As audiências, entretanto, mostram outra coisa, e substancialmente diferente. A RTP caiu lá para o fundo, seja na extraordinária informação, seja no óbvio serviço público dos preços certos e outros concursos, para educar o povo, e afastá-lo do ópio nocivo das privadas. Para a RTP, a queda explica-se de uma de duas formas: ou os números são manipulados e falsos e mentirosos (houve inúmeras intervenções a afirmá-lo), ou as grandes massas de telespectadores tornaram-se estúpidas.

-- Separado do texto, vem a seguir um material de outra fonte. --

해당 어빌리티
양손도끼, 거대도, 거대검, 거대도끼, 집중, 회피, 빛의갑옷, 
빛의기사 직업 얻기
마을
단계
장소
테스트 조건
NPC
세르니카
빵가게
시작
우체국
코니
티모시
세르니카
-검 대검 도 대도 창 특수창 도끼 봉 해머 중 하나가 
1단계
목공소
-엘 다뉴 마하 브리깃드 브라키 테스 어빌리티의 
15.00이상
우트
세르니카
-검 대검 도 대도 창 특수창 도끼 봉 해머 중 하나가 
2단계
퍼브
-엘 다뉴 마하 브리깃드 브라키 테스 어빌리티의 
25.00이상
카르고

Veja-se, a propósito, e como bom exemplo da estratégia de canal, a sucessão (sim, sucessão) de entrevistas com Sílvia Alberto. Ou muito me engano ou, recentemente, foram cinco ou seis, quase de seguida, espalhadas por jornais, revistas de TV ou revistas de moda. A primeira coisa a causar-me estranheza é ver grandes produções fotográficas, com poses várias, do sorriso inocente ao olhar mais sensual, quando a entrevistada, afirma-se logo no início dos artigos, “detesta dar entrevistas e fica nervosíssima”. Mas adiante, não é a única. Fala da carreira, perspectivas de futuro, como vê a crise no País, blá-blá, o costume. Mas ao falar do seu programa (que nunca vi e não posso avaliar) esclarece-nos que “as audiências não podem ser um medidor de qualidade”. Concluo, sem grande esforço, que as audiências são fracas. Não pode a audiência medir qualidade mas pode Sílvia, já que nos elucida que sente “uma grande felicidade em saber que o programa tem qualidade”. Como dizia já no início, o costume. O discurso não muda, nem há-de ser a realidade a mudá-lo.

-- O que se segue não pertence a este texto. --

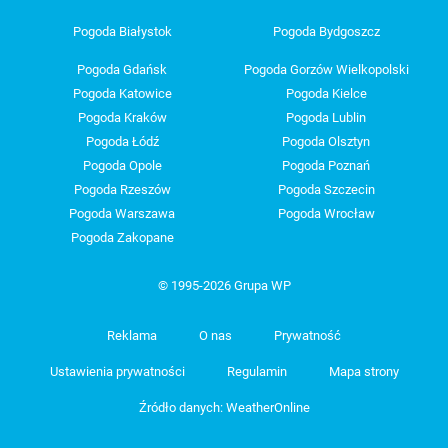
Pogoda Białystok
Pogoda Bydgoszcz
Pogoda Gdańsk
Pogoda Gorzów Wielkopolski
Pogoda Katowice
Pogoda Kielce
Pogoda Kraków
Pogoda Lublin
Pogoda Łódź
Pogoda Olsztyn
Pogoda Opole
Pogoda Poznań
Pogoda Rzeszów
Pogoda Szczecin
Pogoda Warszawa
Pogoda Wrocław
Pogoda Zakopane
© 1995-2026 Grupa WP
Reklama
O nas
Prywatność
Ustawienia prywatności
Regulamin
Mapa strony
Źródło danych: WeatherOnline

Para os responsáveis da RTP, tudo o que fazem é óptimo, inatacável, e verdadeiro serviço público. Se o público gosta, é porque o público é inteligente e reconhece o que é bom. Se o público não gosta, é pobrezinho de espírito e não tem categoria para medir qualidade. Bem sei que em muito manual de autoajuda e de segredos para ter sucesso na empresa o espírito positivo é importante. Mas também deveria ser importante a capacidade de pararmos de vez em quando para pensar que, se calhar, sei lá, a malta não gosta do que fazemos porque o que fazemos não presta. Uma empresa, uma qualquer, de qualquer ramo, que nunca comete um erro, não se reavalia constantemente, não espia tendências ou procura modernidade, não escuta os sinais, venham da crítica, da inteligência iluminada de uns quantos, ou mesmo do gosto massificado de muitos outros, corre sérios riscos de se afundar cheia de razão e talento.